To do —
**1)** List the values the poster says are in the file, as given in the thread on trimming trailing zeros, in order.
**2)** For each statement, answer yes or no according to the thread on trimming trailing zeros, and quote the words that decide it:
(a) The first awk command keeps the word paper in its output.
(b) In the expected output, 17.0000 appears as 17.0.
(c) The multi-column awk command tests the second field.
**3)** Copy out the thread on trimming trailing zeros from "For a multi-column" to "Hope it helps.".

Page text —
*** Block opens ***
I have the following values in my file:

1.5000
0.006
9.0001
104.2500
17.0000
3.5000
paper

I want to remove the trailing zero, the following awk will remove the trailing zeros but print zeros for character value:

awk '{a=$0+0;if (a!~/\./) a=a".0";print a}' file

Output of above awk:

1.5
0.006
9.0001
104.25
17
3.5
0.0

How to modify the awk to skip the characters?

Excepted output:

1.5
0.006
9.0001
104.25
17.0
3.5
paper

Using sed:

sed 's/,\([0-9]*[.]0\?\)\(\(0*[1-9]\+\)*\)0*/,\1\2/' input

This gives:

1.5
0.006
9.0001
104.25
17.0
3.5
paper

For a multi-column file:

awk '$2~/^[0-9]+[.][0-9][1-9]*0+$/{
     $2=gensub(/([.]0?([0-9]*[1-9]+)?)0*$/, "\\1", "g", $2)}1' input

 awk ' {print $2}' yourinputfile | awk ' { sub("\\.*0+$","");print} '

Hope it helps.
*** Block closes ***
Extracted material —
*** Block opens ***
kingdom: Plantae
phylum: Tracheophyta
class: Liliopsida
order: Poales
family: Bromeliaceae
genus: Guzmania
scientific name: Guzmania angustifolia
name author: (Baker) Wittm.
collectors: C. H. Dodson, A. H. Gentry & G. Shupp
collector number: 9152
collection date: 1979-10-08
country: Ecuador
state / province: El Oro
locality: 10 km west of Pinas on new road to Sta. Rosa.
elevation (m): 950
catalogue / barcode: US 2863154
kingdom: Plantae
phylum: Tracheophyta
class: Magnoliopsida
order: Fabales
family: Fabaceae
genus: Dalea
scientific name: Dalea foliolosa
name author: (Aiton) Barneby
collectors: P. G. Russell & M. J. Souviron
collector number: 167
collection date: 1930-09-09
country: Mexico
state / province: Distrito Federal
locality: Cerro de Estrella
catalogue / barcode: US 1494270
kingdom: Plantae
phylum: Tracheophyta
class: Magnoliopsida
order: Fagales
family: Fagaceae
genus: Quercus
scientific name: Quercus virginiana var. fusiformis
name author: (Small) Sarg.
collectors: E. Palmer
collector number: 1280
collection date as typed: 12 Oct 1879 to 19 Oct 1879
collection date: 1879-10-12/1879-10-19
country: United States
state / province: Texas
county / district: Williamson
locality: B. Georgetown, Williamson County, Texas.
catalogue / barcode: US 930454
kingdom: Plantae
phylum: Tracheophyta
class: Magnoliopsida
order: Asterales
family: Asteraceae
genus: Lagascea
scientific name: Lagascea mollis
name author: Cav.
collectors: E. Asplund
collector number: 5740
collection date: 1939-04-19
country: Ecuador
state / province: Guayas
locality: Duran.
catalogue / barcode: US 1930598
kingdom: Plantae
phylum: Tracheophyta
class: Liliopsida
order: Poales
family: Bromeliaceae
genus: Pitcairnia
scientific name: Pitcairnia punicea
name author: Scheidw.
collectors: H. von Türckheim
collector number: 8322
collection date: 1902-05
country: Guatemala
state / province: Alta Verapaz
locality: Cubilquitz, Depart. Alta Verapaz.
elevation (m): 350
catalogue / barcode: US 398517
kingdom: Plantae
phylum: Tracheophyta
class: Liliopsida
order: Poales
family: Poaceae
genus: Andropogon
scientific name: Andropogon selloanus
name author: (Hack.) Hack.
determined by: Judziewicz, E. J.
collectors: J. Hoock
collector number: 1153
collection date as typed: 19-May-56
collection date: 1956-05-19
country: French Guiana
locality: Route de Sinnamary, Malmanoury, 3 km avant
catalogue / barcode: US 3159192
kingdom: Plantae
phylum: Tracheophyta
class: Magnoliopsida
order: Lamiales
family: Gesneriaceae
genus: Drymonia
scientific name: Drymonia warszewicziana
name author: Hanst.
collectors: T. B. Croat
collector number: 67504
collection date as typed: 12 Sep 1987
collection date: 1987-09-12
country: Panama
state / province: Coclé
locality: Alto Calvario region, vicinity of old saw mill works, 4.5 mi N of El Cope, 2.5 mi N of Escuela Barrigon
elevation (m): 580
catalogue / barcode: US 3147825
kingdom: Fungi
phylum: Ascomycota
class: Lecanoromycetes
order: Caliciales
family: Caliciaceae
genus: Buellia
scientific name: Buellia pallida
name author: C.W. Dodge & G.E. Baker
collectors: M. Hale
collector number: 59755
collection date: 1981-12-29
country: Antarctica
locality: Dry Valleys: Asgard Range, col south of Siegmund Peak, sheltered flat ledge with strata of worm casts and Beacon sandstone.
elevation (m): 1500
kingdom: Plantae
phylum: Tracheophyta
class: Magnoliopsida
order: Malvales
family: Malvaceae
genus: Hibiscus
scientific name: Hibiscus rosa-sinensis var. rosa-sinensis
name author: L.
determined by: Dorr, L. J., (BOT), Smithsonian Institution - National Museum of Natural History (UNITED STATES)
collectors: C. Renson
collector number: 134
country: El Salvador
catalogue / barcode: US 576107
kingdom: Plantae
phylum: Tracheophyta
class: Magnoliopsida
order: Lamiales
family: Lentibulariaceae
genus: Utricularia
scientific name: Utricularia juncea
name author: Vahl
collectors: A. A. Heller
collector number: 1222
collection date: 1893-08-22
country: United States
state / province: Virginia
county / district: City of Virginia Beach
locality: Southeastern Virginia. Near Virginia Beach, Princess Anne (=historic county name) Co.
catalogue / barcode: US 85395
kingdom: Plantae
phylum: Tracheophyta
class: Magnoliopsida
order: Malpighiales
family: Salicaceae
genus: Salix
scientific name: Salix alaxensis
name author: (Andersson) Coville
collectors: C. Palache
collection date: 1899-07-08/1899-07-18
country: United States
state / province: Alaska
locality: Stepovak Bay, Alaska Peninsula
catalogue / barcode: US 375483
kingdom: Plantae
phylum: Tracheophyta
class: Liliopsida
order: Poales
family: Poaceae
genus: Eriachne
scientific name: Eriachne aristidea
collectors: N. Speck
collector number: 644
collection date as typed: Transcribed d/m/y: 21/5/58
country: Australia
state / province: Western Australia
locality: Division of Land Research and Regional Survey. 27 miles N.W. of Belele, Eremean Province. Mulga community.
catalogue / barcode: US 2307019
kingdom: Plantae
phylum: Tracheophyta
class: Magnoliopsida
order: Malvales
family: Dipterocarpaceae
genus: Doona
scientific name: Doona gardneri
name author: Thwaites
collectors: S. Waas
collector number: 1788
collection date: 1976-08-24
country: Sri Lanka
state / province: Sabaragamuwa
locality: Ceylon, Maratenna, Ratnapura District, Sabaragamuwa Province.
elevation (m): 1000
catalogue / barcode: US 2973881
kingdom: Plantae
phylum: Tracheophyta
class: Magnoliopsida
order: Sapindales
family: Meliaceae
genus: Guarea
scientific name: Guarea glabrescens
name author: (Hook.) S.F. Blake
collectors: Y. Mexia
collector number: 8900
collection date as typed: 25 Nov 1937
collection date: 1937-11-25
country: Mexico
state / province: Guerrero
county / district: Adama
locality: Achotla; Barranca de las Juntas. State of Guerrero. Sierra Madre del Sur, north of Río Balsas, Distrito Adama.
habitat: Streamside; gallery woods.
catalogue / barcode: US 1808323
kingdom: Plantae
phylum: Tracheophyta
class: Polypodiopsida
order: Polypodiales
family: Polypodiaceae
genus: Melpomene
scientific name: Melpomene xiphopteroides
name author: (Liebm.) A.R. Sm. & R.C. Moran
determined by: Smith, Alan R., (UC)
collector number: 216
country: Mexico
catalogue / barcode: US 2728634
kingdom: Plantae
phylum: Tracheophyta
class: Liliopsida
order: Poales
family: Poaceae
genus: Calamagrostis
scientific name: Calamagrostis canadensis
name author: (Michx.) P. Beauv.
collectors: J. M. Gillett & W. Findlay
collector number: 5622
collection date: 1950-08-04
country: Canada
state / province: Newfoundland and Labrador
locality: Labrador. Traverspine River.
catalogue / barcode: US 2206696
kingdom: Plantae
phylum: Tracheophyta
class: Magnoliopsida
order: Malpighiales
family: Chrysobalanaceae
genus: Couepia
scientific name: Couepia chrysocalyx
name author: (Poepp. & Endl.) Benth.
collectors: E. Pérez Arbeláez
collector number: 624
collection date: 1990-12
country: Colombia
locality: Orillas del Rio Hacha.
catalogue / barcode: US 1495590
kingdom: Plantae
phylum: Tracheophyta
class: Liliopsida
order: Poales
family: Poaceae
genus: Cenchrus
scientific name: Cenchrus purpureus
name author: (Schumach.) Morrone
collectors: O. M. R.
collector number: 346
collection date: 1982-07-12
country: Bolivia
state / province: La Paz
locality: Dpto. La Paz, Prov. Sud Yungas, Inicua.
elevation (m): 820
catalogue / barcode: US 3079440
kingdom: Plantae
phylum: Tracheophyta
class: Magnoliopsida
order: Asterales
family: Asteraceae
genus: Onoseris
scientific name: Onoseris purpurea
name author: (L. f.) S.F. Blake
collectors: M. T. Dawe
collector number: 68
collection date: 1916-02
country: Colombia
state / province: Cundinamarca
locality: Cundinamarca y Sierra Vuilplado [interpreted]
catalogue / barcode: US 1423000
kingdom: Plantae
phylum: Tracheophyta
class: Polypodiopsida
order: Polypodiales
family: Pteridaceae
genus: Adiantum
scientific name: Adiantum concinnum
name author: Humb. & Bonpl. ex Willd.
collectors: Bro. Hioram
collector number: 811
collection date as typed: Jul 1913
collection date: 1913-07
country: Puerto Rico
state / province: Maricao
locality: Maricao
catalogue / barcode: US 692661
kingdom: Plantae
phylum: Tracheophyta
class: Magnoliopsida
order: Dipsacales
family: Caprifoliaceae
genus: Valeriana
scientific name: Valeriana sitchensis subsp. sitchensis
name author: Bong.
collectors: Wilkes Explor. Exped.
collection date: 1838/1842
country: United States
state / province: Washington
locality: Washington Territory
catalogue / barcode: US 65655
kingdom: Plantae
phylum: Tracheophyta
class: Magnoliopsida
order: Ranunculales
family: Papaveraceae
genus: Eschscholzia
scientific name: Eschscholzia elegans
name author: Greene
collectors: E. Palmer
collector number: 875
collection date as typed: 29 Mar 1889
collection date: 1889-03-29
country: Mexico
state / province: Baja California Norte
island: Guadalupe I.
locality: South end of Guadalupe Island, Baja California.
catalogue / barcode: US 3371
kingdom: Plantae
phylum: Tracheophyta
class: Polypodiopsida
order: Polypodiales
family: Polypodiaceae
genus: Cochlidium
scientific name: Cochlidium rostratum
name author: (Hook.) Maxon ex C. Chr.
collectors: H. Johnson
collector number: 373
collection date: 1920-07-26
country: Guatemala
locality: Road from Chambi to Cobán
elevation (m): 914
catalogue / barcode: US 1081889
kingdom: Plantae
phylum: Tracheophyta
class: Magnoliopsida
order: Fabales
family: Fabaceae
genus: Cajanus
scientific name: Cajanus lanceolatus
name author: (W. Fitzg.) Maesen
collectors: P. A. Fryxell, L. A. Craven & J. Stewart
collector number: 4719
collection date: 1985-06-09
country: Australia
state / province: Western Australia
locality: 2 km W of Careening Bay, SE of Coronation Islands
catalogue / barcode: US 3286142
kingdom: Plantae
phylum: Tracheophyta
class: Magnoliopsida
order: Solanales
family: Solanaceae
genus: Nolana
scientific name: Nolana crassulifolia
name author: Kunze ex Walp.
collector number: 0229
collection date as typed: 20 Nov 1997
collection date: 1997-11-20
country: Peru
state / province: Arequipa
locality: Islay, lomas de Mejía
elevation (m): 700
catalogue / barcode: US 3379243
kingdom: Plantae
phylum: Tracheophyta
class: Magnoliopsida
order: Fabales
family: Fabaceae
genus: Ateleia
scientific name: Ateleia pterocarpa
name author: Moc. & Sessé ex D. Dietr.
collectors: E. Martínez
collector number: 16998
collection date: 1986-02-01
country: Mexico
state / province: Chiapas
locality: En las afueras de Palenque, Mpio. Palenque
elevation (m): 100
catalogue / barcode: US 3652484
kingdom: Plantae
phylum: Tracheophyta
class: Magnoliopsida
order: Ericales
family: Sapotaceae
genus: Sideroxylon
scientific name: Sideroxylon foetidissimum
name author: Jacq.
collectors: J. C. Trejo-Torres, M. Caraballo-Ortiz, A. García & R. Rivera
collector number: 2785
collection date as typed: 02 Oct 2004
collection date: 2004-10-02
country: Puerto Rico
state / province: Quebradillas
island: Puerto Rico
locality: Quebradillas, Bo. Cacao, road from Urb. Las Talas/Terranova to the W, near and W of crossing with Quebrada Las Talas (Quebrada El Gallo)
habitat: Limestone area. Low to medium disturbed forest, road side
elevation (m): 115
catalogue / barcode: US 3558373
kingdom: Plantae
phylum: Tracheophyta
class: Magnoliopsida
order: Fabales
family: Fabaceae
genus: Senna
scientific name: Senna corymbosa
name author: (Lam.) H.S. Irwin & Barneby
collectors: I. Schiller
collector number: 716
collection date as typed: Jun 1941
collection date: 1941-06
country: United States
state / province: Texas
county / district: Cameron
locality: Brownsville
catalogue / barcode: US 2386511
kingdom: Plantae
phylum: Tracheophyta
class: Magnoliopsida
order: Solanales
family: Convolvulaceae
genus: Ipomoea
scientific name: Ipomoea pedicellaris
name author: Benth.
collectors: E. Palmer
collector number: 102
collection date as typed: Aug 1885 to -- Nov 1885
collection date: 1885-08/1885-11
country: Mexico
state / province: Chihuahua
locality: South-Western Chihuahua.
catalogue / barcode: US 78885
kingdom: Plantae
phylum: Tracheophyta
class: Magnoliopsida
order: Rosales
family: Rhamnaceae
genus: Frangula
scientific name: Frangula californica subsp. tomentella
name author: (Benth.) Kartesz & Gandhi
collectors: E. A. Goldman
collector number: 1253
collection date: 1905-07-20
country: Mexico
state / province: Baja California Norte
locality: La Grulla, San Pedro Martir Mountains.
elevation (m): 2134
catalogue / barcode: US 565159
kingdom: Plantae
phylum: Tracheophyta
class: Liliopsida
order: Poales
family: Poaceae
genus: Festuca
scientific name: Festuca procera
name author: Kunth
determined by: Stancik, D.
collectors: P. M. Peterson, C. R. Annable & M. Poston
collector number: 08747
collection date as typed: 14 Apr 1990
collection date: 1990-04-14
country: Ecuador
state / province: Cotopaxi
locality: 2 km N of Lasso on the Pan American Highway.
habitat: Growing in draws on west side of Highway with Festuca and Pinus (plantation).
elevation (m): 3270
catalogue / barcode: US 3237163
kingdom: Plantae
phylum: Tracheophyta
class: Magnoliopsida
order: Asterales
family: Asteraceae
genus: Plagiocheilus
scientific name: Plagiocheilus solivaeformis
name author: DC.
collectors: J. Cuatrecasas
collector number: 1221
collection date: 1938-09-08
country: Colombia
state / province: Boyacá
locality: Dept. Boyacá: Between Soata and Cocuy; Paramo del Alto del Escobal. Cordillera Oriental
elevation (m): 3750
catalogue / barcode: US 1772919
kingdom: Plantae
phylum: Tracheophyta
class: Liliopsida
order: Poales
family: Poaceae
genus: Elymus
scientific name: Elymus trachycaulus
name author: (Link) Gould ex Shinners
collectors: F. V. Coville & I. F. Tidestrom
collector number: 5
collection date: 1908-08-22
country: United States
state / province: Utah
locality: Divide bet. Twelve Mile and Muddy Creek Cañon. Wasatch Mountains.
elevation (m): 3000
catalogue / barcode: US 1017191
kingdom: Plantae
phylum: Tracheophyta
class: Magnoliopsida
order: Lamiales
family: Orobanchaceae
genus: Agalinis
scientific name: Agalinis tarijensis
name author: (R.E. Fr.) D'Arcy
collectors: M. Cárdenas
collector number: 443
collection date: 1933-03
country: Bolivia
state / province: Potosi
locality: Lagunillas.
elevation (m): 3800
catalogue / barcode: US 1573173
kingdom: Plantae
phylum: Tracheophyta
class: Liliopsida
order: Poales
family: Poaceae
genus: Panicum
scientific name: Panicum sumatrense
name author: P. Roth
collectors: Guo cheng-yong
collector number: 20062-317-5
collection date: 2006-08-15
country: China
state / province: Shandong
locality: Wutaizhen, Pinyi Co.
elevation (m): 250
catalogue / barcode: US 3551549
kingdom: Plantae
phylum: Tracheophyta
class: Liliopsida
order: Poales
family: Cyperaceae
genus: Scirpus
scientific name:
*** Block closes ***
Written answers —
**1)**
1.5000
0.006
9.0001
104.2500
17.0000
3.5000
paper

**2)**
(a) No: "the following awk will remove the trailing zeros but print zeros for character value"
(b) Yes: "17.0"
(c) Yes: "$2~/^[0-9]+[.][0-9][1-9]*0+$/"

**3)**
For a multi-column file:

awk '$2~/^[0-9]+[.][0-9][1-9]*0+$/{
     $2=gensub(/([.]0?([0-9]*[1-9]+)?)0*$/, "\\1", "g", $2)}1' input

 awk ' {print $2}' yourinputfile | awk ' { sub("\\.*0+$","");print} '

Hope it helps.